The problem> Once the line containing "ring pip: (365, 234)" is found in the entries below, reproduce it and every line after it, stopping at and including the line containing "pinky tip: (349, 231)"; reproduce nothing else, and keep each line exact.
┌─ Raw data
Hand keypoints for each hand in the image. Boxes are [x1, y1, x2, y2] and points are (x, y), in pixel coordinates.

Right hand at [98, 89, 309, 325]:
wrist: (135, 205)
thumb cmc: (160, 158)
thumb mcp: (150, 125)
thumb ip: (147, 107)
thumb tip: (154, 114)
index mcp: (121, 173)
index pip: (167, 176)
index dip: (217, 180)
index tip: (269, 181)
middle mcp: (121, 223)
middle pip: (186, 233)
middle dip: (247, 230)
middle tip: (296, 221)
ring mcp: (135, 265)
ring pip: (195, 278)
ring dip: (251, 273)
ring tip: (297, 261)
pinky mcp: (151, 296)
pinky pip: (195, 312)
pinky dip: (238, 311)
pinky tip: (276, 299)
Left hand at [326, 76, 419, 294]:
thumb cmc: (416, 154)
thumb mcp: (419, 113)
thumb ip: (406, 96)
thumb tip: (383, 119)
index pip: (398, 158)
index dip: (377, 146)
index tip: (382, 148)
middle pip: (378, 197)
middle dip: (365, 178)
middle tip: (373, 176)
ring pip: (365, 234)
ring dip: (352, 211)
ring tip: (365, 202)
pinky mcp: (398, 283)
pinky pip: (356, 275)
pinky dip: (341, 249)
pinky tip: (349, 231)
└─
┌─ Raw data
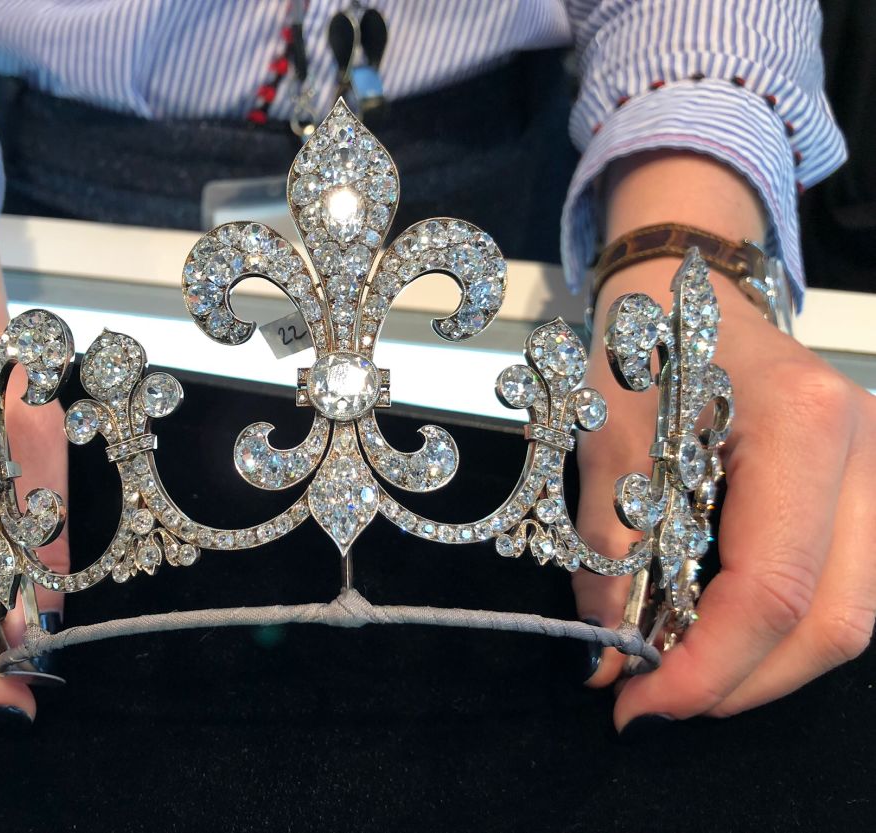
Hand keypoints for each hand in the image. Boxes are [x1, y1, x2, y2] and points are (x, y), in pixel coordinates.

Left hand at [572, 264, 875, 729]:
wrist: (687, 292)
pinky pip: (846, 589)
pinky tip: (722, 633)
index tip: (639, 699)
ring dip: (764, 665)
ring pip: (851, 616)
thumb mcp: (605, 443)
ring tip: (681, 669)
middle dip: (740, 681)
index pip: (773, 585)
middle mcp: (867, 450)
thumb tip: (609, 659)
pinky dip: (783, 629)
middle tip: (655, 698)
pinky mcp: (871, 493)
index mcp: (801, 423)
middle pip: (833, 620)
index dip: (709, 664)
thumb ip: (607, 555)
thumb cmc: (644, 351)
└─
┌─ Raw data
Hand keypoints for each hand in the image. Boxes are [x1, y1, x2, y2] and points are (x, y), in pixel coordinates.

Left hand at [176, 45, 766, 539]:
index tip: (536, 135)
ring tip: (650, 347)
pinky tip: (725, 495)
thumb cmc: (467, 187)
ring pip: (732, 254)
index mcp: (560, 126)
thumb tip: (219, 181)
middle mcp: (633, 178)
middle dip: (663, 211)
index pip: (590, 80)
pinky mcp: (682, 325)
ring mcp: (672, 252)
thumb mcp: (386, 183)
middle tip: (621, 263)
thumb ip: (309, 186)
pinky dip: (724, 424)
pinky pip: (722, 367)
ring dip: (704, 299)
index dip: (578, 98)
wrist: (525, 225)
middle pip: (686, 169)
└─
Solution to this problem>
ring pip: (365, 234)
ring dip: (352, 211)
ring tip: (365, 202)
pinky mcp: (398, 283)
pinky pip: (356, 275)
pinky dip: (341, 249)
pinky tip: (349, 231)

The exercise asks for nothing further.